Robust Satisficing Gaussian Process Bandits Under Adversarial Attacks
This addresses the challenge of reliable optimization in adversarial environments for applications like robotics or finance, though it is incremental as it builds on existing robust optimization frameworks.
The paper tackles the problem of Gaussian Process optimization under adversarial attacks by introducing a robust satisficing objective to consistently achieve a predefined performance threshold, and shows that their algorithms outperform existing robust optimization methods in experiments, with derived sublinear regret bounds under certain conditions.

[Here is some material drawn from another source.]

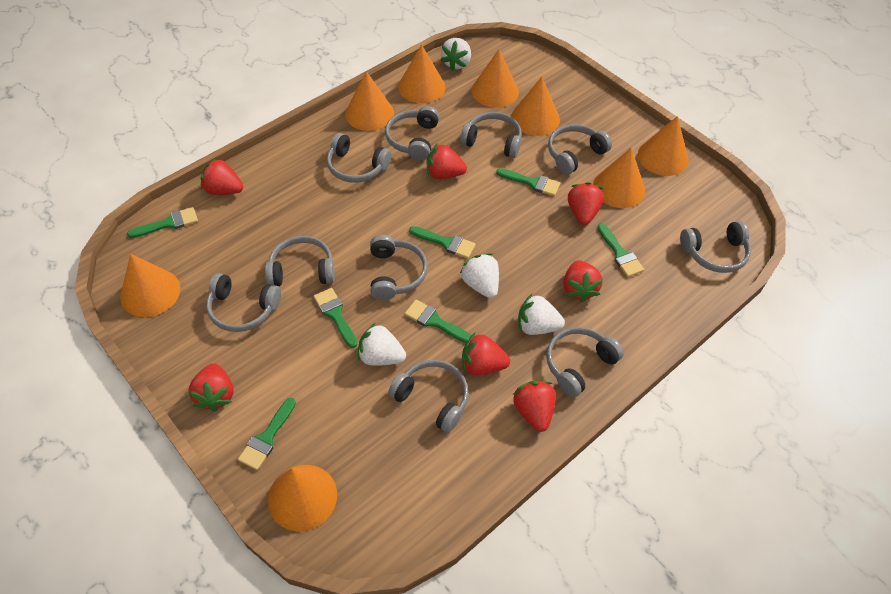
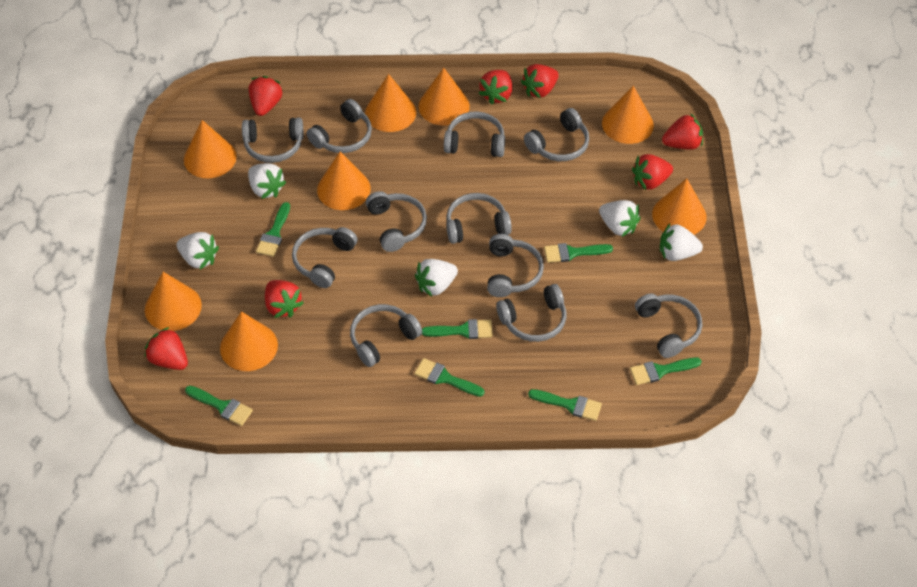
grey headphones: 10 -> 11
white strawberry: 4 -> 5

We address the problem of Gaussian Process (GP) optimization in the presence of unknown and potentially varying adversarial perturbations. Unlike traditional robust optimization approaches that focus on maximizing performance under worst-case scenarios, we consider a robust satisficing objective, where the goal is to consistently achieve a predefined performance threshold $τ$, even under adversarial conditions. We propose two novel algorithms based on distinct formulations of robust satisficing, and show that they are instances of a general robust satisficing framework. Further, each algorithm offers different guarantees depending on the nature of the adversary. Specifically, we derive two regret bounds: one that is sublinear over time, assuming certain conditions on the adversary and the satisficing threshold $τ$, and another that scales with the perturbation magnitude but requires no assumptions on the adversary. Through extensive experiments, we demonstrate that our approach outperforms the established robust optimization methods in achieving the satisficing objective, particularly when the ambiguity set of the robust optimization framework is inaccurately specified.